▼

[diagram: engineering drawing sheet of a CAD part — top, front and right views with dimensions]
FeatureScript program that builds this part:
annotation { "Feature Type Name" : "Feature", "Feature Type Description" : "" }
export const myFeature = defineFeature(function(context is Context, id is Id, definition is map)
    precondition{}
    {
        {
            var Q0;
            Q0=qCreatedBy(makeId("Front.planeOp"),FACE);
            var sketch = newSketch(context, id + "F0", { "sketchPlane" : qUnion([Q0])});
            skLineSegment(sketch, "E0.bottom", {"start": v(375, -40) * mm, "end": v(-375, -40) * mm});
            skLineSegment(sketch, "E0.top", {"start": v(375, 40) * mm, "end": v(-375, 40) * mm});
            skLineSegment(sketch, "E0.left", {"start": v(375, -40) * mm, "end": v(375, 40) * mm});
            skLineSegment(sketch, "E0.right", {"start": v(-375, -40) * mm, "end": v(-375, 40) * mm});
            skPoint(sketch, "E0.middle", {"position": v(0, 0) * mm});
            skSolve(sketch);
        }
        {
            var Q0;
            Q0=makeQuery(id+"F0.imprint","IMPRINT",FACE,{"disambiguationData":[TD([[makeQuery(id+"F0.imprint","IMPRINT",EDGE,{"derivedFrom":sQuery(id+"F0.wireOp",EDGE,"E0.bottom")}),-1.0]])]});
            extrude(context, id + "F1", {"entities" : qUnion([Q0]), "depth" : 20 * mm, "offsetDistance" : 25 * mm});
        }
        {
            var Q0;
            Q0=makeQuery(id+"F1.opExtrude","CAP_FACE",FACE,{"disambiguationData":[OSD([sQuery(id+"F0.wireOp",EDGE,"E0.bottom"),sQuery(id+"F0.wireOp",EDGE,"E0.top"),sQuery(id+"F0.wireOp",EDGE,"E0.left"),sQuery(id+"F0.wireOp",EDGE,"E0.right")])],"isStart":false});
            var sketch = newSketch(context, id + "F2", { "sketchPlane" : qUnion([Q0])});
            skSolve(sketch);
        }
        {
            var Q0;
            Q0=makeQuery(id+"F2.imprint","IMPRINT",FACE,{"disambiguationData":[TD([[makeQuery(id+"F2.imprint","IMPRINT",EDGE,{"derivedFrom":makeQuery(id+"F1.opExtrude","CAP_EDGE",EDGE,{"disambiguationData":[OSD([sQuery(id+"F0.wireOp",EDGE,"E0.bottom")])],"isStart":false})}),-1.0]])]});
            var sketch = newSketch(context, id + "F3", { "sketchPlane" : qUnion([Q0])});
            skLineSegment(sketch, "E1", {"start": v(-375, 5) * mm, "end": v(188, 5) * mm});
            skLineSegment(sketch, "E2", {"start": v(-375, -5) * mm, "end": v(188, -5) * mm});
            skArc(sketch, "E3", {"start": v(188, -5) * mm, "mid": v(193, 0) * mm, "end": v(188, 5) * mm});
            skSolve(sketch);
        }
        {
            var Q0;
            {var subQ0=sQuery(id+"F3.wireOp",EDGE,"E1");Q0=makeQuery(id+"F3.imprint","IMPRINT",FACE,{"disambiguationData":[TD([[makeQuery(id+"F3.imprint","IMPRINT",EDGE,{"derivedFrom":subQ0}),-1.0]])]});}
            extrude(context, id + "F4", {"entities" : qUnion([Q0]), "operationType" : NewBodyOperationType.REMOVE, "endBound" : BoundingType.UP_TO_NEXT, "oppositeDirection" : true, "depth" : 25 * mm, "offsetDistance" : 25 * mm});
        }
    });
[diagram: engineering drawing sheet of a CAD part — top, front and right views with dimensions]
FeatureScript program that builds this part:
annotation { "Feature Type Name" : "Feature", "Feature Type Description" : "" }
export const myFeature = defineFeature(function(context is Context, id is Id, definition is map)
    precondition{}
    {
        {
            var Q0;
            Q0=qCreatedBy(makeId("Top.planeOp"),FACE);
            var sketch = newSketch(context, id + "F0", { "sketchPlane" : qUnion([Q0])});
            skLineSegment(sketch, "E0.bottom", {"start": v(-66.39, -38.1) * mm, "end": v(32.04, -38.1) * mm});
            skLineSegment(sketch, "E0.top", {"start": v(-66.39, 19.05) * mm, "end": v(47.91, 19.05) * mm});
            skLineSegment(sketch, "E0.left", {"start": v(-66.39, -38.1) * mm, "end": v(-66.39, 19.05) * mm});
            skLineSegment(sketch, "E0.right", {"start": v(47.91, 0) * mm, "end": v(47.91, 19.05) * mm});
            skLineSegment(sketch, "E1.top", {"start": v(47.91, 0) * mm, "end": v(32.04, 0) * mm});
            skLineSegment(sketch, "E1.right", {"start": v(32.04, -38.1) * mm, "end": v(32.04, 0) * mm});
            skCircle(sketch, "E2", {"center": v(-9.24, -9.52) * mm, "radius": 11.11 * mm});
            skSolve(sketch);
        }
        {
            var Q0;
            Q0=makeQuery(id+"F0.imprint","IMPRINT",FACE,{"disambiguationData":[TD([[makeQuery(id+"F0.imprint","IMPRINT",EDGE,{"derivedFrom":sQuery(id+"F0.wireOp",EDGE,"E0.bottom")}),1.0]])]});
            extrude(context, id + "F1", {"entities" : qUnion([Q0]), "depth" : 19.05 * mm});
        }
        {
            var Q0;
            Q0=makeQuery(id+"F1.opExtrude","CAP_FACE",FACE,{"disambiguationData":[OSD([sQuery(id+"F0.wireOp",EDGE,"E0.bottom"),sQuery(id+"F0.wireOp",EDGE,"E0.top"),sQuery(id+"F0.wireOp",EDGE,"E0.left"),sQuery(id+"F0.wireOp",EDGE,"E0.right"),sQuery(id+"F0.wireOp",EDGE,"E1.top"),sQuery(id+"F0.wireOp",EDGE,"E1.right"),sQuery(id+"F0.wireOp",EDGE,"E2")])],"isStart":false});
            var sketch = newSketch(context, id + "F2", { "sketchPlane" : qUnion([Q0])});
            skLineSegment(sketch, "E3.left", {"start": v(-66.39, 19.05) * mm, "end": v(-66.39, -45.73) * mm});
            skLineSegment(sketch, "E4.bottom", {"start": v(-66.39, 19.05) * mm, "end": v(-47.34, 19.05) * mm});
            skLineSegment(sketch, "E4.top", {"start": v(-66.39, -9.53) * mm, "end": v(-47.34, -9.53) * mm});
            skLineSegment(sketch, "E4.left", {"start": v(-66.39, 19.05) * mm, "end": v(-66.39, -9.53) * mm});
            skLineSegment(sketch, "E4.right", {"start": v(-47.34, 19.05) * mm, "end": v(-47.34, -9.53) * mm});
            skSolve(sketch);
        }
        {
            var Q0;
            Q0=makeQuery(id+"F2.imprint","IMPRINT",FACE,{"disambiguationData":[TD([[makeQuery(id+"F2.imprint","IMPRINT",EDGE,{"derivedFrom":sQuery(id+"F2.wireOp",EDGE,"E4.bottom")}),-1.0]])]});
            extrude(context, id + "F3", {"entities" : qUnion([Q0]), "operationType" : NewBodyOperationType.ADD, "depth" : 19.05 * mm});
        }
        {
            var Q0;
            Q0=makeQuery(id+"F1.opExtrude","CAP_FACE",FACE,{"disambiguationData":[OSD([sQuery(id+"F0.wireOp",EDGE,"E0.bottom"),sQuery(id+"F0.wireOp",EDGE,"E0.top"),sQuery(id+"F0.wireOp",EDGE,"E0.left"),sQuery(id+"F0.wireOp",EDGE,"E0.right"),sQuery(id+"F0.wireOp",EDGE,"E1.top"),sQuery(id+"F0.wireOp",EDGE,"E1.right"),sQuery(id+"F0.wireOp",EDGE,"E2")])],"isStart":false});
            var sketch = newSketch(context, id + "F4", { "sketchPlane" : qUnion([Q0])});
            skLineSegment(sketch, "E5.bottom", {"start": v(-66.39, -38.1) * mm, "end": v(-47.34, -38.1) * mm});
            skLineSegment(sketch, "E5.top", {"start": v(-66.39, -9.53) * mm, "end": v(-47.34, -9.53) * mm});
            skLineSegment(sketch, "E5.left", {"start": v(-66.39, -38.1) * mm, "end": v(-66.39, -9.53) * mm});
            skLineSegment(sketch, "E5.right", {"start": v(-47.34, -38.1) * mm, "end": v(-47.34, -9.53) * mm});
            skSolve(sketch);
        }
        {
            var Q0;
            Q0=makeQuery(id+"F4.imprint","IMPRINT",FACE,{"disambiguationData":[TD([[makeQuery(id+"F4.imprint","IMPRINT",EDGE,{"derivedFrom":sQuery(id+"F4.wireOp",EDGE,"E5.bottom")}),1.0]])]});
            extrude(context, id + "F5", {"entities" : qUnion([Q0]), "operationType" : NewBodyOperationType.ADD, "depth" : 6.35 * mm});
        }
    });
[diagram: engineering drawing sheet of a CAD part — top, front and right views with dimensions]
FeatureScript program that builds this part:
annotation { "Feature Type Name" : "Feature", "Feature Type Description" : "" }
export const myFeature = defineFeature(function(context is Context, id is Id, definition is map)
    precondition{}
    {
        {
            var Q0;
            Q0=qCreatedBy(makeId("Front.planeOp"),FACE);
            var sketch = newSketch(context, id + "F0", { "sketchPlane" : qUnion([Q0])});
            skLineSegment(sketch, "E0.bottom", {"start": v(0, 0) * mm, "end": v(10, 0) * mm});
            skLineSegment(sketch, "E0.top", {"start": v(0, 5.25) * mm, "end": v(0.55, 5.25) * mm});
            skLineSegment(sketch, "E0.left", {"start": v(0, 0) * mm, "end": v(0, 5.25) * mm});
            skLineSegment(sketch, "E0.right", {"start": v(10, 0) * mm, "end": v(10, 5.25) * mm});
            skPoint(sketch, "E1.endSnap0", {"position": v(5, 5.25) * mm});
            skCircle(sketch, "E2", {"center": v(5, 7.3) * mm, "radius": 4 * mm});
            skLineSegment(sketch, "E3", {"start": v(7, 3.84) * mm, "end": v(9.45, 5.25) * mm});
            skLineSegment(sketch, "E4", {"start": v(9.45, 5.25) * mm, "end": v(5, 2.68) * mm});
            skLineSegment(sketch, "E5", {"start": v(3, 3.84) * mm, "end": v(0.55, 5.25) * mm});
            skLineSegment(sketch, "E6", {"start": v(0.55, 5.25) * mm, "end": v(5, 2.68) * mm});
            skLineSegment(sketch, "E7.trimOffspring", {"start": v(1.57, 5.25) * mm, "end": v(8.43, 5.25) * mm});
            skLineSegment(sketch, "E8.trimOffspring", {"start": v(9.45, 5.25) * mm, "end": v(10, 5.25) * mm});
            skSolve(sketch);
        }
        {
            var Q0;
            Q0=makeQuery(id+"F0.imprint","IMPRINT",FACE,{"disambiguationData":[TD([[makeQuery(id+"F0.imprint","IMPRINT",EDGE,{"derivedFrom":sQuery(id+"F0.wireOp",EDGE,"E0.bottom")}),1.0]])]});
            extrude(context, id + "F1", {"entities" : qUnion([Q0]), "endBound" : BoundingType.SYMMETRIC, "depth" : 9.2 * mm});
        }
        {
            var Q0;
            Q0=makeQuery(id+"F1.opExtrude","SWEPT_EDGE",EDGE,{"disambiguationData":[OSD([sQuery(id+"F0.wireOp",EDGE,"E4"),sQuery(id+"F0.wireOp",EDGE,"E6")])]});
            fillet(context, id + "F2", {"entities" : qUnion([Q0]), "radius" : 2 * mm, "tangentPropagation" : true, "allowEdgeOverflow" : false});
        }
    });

▲

→ EXERCISE OBJECTIVE
Pull out every line of the data above that contains the string "skPoint", treating uppercase and lowercase letters as distinct.

→ TASK RESPONSE
            skPoint(sketch, "E0.middle", {"position": v(0, 0) * mm});
            skPoint(sketch, "E1.endSnap0", {"position": v(5, 5.25) * mm});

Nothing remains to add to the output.